C-type natriuretic peptide mitigates apoptosis in ovarian granulosa cells through the cGMP pathway independent of PKG signaling

Background Mammalian follicular development is a highly coordinated process governed by hormonal and paracrine cues. Apoptosis of granulosa cells is a central driver of follicular atresia, triggered by insufficient anti-apoptotic signals or activation of pro-apoptotic pathways. C-type natriuretic peptide (CNP), a naturally occurring peptide present in follicular fluid, has been widely recognized as a oocyte meiosis arrester. However, the regulation of CNP on apoptosis of ovarian granulosa cells remains poorly defined. Methods RNA sequencing (RNA-seq) was performed on bovine granulosa cells treated with or without CNP to characterize transcriptomic changes and identify differentially regulated pathways.
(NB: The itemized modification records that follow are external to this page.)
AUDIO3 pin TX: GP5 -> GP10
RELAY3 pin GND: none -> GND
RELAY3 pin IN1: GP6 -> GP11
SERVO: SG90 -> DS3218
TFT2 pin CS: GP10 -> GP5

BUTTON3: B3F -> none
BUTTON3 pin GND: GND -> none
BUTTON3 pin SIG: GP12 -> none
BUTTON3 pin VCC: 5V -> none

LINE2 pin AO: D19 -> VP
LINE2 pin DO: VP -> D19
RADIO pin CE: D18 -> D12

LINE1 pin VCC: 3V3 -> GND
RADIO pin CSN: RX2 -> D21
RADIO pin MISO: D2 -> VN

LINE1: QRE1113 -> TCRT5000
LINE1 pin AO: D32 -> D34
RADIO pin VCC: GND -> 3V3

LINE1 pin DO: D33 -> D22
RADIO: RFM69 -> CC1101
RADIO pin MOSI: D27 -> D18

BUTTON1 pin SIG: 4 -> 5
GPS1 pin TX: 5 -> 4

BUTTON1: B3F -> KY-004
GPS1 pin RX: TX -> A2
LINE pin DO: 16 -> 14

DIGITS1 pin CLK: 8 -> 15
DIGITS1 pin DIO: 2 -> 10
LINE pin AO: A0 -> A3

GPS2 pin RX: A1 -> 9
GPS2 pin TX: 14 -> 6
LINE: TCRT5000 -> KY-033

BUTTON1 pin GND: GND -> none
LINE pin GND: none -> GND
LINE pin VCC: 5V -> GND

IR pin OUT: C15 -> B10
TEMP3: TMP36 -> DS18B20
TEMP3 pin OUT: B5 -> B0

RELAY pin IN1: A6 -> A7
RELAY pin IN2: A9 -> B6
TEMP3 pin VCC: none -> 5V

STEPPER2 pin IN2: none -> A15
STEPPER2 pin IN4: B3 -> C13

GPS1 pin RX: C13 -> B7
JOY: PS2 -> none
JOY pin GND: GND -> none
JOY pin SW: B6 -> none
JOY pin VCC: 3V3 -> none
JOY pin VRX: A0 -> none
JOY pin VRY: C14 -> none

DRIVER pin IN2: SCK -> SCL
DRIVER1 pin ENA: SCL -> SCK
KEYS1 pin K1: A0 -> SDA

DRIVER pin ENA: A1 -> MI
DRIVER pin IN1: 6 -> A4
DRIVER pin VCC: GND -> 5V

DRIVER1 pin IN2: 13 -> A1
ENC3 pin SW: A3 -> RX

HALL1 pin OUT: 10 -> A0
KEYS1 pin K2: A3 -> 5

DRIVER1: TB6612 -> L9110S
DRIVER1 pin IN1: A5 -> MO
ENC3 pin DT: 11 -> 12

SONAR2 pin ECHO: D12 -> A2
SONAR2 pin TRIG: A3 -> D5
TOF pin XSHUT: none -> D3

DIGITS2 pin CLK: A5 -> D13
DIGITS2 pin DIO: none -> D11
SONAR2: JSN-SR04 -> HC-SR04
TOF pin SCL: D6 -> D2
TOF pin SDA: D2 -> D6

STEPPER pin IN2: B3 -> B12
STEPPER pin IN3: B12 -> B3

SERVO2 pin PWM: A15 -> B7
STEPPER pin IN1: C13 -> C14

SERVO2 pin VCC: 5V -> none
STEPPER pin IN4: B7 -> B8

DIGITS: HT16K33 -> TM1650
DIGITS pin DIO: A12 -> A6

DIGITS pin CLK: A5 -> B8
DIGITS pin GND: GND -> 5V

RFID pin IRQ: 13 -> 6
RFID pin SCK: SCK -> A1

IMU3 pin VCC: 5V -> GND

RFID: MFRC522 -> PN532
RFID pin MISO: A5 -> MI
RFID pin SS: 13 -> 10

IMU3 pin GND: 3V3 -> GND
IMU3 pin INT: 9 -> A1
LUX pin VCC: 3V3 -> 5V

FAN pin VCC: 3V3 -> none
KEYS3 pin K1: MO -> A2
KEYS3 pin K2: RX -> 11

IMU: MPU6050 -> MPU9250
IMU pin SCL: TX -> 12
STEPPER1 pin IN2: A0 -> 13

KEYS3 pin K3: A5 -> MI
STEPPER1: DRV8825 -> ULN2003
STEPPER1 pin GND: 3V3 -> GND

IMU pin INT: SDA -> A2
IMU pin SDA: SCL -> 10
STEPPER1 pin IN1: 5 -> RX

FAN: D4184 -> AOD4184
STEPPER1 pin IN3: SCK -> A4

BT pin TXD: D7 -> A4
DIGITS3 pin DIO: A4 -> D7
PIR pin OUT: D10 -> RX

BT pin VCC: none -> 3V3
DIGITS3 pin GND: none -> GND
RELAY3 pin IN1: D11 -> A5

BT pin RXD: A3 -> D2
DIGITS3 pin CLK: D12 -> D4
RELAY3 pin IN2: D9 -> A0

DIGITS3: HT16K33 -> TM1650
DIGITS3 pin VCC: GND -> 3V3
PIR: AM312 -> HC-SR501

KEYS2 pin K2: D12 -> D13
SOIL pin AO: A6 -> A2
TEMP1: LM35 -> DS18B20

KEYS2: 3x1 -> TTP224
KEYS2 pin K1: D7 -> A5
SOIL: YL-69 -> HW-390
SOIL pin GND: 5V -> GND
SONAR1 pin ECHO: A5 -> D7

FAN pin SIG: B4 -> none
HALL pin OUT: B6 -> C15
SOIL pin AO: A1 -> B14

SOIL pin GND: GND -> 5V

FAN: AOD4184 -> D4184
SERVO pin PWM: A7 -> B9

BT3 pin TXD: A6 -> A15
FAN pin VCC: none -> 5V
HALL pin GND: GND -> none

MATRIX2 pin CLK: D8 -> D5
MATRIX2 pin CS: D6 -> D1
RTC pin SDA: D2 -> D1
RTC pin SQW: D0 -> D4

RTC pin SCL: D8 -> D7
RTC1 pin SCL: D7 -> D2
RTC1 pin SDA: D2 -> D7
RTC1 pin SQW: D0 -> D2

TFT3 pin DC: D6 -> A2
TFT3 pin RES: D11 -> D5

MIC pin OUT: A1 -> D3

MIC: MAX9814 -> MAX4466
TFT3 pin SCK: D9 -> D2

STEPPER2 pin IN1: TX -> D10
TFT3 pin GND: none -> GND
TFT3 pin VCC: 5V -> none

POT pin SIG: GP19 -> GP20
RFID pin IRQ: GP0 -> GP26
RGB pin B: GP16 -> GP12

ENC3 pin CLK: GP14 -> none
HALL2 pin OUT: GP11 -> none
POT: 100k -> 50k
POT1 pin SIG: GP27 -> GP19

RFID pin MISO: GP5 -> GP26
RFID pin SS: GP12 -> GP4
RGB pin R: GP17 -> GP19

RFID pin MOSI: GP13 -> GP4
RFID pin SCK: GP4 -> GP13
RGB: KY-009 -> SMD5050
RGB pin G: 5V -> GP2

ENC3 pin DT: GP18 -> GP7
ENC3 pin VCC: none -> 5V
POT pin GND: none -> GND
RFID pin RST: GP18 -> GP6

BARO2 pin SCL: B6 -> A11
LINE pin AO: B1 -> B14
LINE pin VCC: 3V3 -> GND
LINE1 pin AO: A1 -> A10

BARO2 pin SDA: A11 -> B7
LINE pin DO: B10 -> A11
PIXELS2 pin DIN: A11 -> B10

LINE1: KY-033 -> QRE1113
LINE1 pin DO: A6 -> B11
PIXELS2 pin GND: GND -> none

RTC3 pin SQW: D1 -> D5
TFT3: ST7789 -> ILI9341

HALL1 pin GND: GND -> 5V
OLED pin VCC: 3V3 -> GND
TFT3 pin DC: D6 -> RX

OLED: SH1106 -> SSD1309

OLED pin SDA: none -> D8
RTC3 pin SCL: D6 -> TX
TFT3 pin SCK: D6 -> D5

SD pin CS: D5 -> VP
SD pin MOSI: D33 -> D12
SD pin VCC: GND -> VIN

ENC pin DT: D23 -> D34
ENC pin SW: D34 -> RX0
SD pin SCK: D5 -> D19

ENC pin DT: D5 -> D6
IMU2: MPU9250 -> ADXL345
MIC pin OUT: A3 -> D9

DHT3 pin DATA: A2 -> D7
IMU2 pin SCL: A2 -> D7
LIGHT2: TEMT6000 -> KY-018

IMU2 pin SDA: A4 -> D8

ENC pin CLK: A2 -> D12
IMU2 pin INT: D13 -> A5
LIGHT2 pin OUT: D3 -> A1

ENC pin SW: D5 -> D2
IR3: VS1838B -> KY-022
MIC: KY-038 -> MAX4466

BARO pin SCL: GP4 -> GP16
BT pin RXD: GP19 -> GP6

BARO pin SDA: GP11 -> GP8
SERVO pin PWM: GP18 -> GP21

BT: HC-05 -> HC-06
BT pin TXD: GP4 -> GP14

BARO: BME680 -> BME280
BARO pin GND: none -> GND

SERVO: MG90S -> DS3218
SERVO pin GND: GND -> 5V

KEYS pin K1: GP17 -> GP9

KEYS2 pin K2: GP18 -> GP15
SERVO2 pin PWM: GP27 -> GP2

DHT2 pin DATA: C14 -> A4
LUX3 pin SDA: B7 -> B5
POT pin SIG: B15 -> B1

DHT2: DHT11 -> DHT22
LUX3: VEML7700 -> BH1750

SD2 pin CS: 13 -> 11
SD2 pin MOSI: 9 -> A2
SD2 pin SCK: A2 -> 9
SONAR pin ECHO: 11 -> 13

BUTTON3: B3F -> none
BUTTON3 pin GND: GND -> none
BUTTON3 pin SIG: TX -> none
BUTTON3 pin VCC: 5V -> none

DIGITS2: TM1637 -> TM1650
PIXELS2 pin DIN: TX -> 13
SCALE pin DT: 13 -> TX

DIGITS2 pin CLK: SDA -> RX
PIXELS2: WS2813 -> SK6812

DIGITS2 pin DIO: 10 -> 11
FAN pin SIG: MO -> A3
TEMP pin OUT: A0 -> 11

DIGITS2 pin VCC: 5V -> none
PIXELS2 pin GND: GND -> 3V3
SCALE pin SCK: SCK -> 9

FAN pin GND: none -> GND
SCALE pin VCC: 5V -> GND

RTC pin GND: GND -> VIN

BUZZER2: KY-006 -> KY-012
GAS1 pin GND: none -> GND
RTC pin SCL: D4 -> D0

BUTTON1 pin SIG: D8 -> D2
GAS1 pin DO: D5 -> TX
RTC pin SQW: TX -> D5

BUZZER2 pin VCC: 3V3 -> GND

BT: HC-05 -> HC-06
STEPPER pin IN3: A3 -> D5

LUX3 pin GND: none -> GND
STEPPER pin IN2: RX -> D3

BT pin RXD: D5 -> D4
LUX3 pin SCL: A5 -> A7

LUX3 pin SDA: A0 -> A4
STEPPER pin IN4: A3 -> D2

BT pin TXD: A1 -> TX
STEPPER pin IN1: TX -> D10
For functional assays, in vitro culture models of bovine mural granulosa cells, cumulus-oocyte complexes (COCs), and oocytectomized complexes (OOXs) were established to evaluate the effects of CNP on cell survival. Cultured granulosa cells were pretreated with pharmacologic inhibitors to identify the signaling pathways involved in apoptosis regulation by CNP. Apoptosis was assessed by TUNEL assay, while apoptosis-related gene and protein expression levels were analyzed by RT-qPCR and western blotting, respectively. In vitro maturation (IVM) of oocytes was performed to evaluate functional significance of cGMP-dependent protein kinase (PKG) inhibition. Results Transcriptomic profiling revealed that CNP administration significantly downregulated multiple apoptosis-related pathways, including the IL17 signaling pathway, TNF signaling, and NF-κBpathways. Functionally, CNP suppressed apoptosis in both mural granulosa cells and cumulus cells, independent of oocyte presence. Notably, PKG inhibition by KT5823 also reduced granulosa cell apoptosis, and the anti-apoptotic effects of CNP were preserved despite PKG blockade. Conversely, ectopic PKG overexpression enhanced apoptosis, demonstrating a pro-apoptotic role for PKG in this context. Incorporation of KT5823 into the IVM system attenuated cumulus cell apoptosis and improved bovine and ovine oocyte developmental competence. Conclusions These findings reveal that the anti-apoptotic effect of CNP on granulosa cells is independent of PKG signaling. CNP exerts transcriptional suppression of apoptosis-related pathways, while pharmacological PKG inhibition represents a promising approach to enhance the quality of in vitro matured oocytes.